Alas, their first try ends in a crash landing -  even after the Strelzyks attempt the feat without the Wetzels, who opt to stay home because the balloon’s basket is too small to carry eight people. The vessel’s debris attracts the attention of the State Security Service, especially the determined Oberstleutnant Seidel (Thomas Kretschmann), which gives Peter and Günter added impetus to flee.

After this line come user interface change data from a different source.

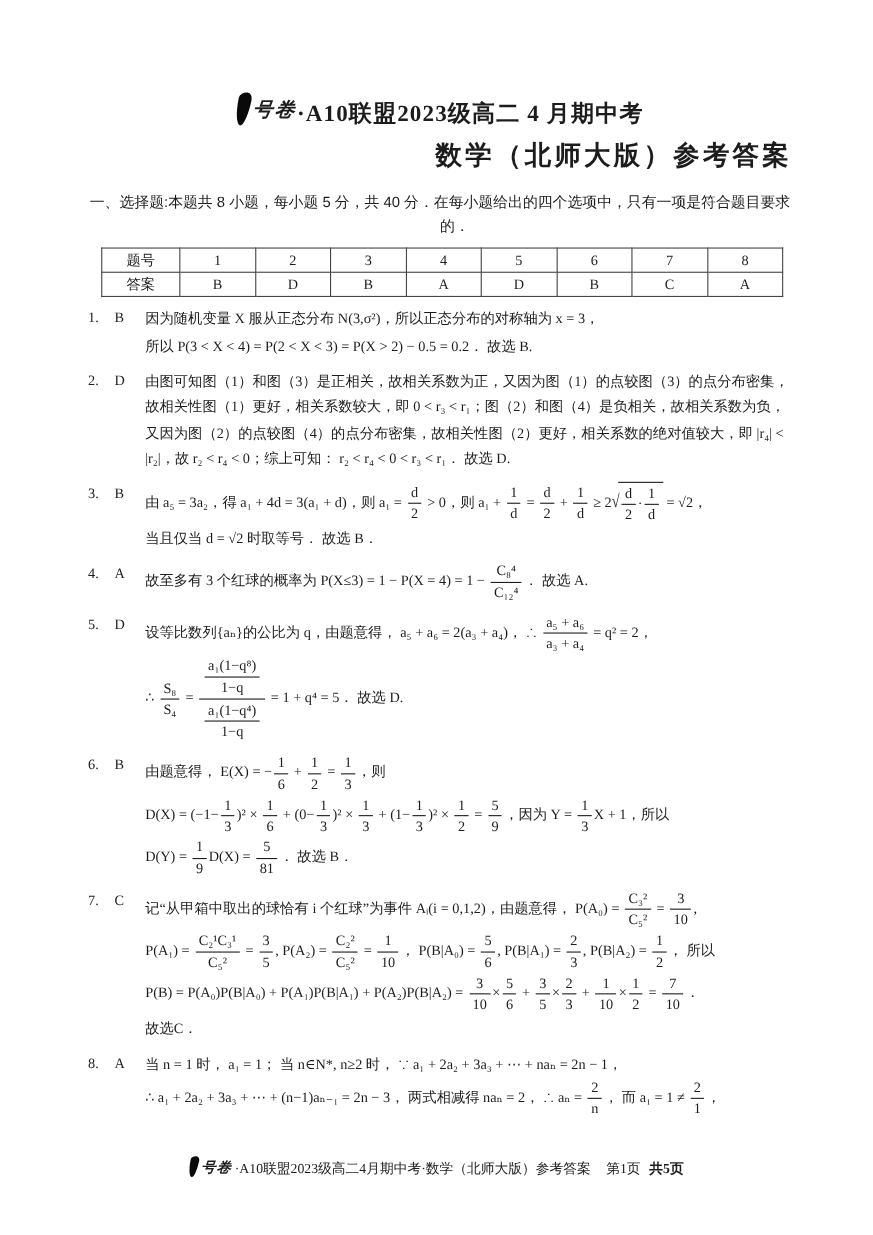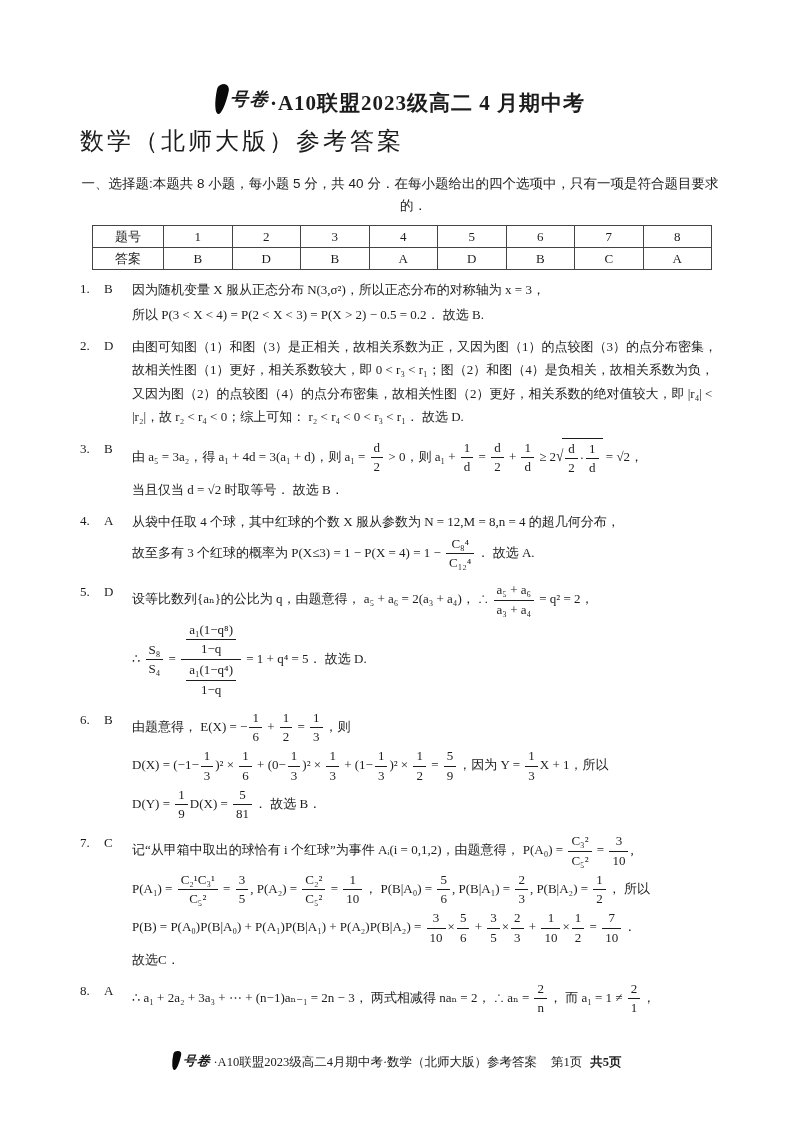--- a/index.html
+++ b/index.html
@@ -18,21 +18,21 @@
   
   .title1{text-align:center;font-weight:700;font-size:21px;letter-spacing:1px;white-space:nowrap;}
   .brand{display:inline-flex;align-items:center;vertical-align:-4px;}
   .stroke{
     display:inline-block;width:12px;height:30px;background:#0a0a0a;
     transform:skewX(-7deg) rotate(5deg);
     border-radius:58% 42% 46% 54% / 18% 22% 78% 82%;
     margin-right:3px;
   }
   .brand-name{font-style:italic;font-weight:700;font-size:18px;letter-spacing:2px;transform:skewX(-6deg);display:inline-block;}
-  .title2{text-align:left;font-weight:400;font-size:24px;letter-spacing:3px;margin-top:8px;}
+  .title2{text-align:right;font-weight:700;font-size:24px;letter-spacing:3px;margin-top:8px;}
   
   .heading{
     margin-top:16px;
     font-family:"Liberation Sans","DejaVu Sans",sans-serif;
     font-size:13.5px;line-height:1.6;
     padding-left:2em;text-indent:-2em;text-align:center;
   }
   
   table.answers{border-collapse:collapse;margin:9px 0 4px 12px;width:620px;table-layout:fixed;}
   table.answers td{
@@ -147,21 +147,20 @@
               <span class="fd">d</span>
             </span></span> = √2，</div>
       <div class="sol-line">当且仅当 d = √2 时取等号． 故选 B．</div>
     </div>
   </div>
 
   <div class="sol">
     <span class="sol-num">4.</span>
     <span class="sol-ans">A</span>
     <div class="sol-body">
-      <div class="sol-line">从袋中任取 4 个球，其中红球的个数 X 服从参数为 N = 12,M = 8,n = 4 的超几何分布，</div>
       <div class="sol-line">故至多有 3 个红球的概率为 P(X≤3) = 1 − P(X = 4) = 1 − <span class="frac">
             <span class="fn">C₈⁴</span>
             <span class="fd">C₁₂⁴</span>
           </span>． 故选 A.</div>
     </div>
   </div>
 
   <div class="sol">
     <span class="sol-num">5.</span>
     <span class="sol-ans">D</span>
@@ -291,20 +290,21 @@
             <span class="fd">10</span>
           </span>．</div>
       <div class="sol-line">故选C．</div>
     </div>
   </div>
 
   <div class="sol">
     <span class="sol-num">8.</span>
     <span class="sol-ans">A</span>
     <div class="sol-body">
+      <div class="sol-line">当 n = 1 时， a₁ = 1； 当 n∈N*, n≥2 时， ∵ a₁ + 2a₂ + 3a₃ + ⋯ + naₙ = 2n − 1，</div>
       <div class="sol-line">∴ a₁ + 2a₂ + 3a₃ + ⋯ + (n−1)aₙ₋₁ = 2n − 3， 两式相减得 naₙ = 2， ∴ aₙ = <span class="frac">
             <span class="fn">2</span>
             <span class="fd">n</span>
           </span>， 而 a₁ = 1 ≠ <span class="frac">
             <span class="fn">2</span>
             <span class="fd">1</span>
           </span>，</div>
     </div>
   </div>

If they stay, their fate is certain: in a nation where escaping over the border is a grievous crime, they’ll eventually be caught. The fact that the Strelzyks live across the road from local Stasi agent Erik Baumann (Ronald Kukulies), and that Peter and Doris’ teenage son Frank (Jonas Holdenrieder) has fallen for Erik’s daughter Klara (Emily Kusche), also complicates matters. Thomas Kretschmann plays the role of Oberstleutnant Seidel in "Balloon" Thomas Kretschmann (left) plays the role of Oberstleutnant Seidel in "Balloon" | © Studio Canal

A ROUTINE FILM

Best known in Germany as the comedian behind 1997-2002 sketch show Bullyparade, and initially using big-screen spinoffs from the series to help transition into filmmaking, Herbig makes every expected choice with Balloon. Even with the outcome of the Strelzyks and Wetzels’ efforts a matter of history, this isn’t a film of innate tension, although it labours forcefully to prove otherwise. When the movie lingers on a confessional love letter that could expose the balloon plot, stresses Erik’s generally suspicious nature, and lets toddlers say the darnedest — and most incriminating — things, it uses every creaky trick in the thriller book. When it plays bait-and-switch with a crucial scene that could’ve seen the Stasi arrive at the Strelzyks’ door, it relies upon editing gimmickry rather than trusting the strength of the true story. At times, the feature flirts with complexity, particularly when it renders Seidel as more than a one-note villainous authority figure; however it rarely has the conviction to paint in shades of grey, or subtlety.
 
Still, a great story is a great story. And when the nuts and bolts of the Strelzyks and Wetzels’ quest shine through, Balloon gains momentum. It helps that leads Mücke, Schuch, Kross and von Rittberg bring nuance to their roles, conveying the weight of not only pondering such a dangerous trip, or making it, but of taking such a big leap in leaving their lives and other loved ones behind in the name of a better, less restrictive future. The period details, too, capably set the scene, including a trip to the divided Berlin.
 
Nonetheless, in favouring the safest, most obvious method of unfurling its tale, Balloon feels like it’s floating in a gentle breeze mere metres off the ground, rather than catching a strong gust and soaring high. The same proved true of the year’s other big German release that peers back at history - Never Look Away - although the Oscar-nominated film looks positively intricate in comparison. Perhaps, if the Strelzyks and Wetzels’ efforts reach the screen again, the third time will prove the charm. For now, a daring real-life feat begets a watchable but all-too-standard movie.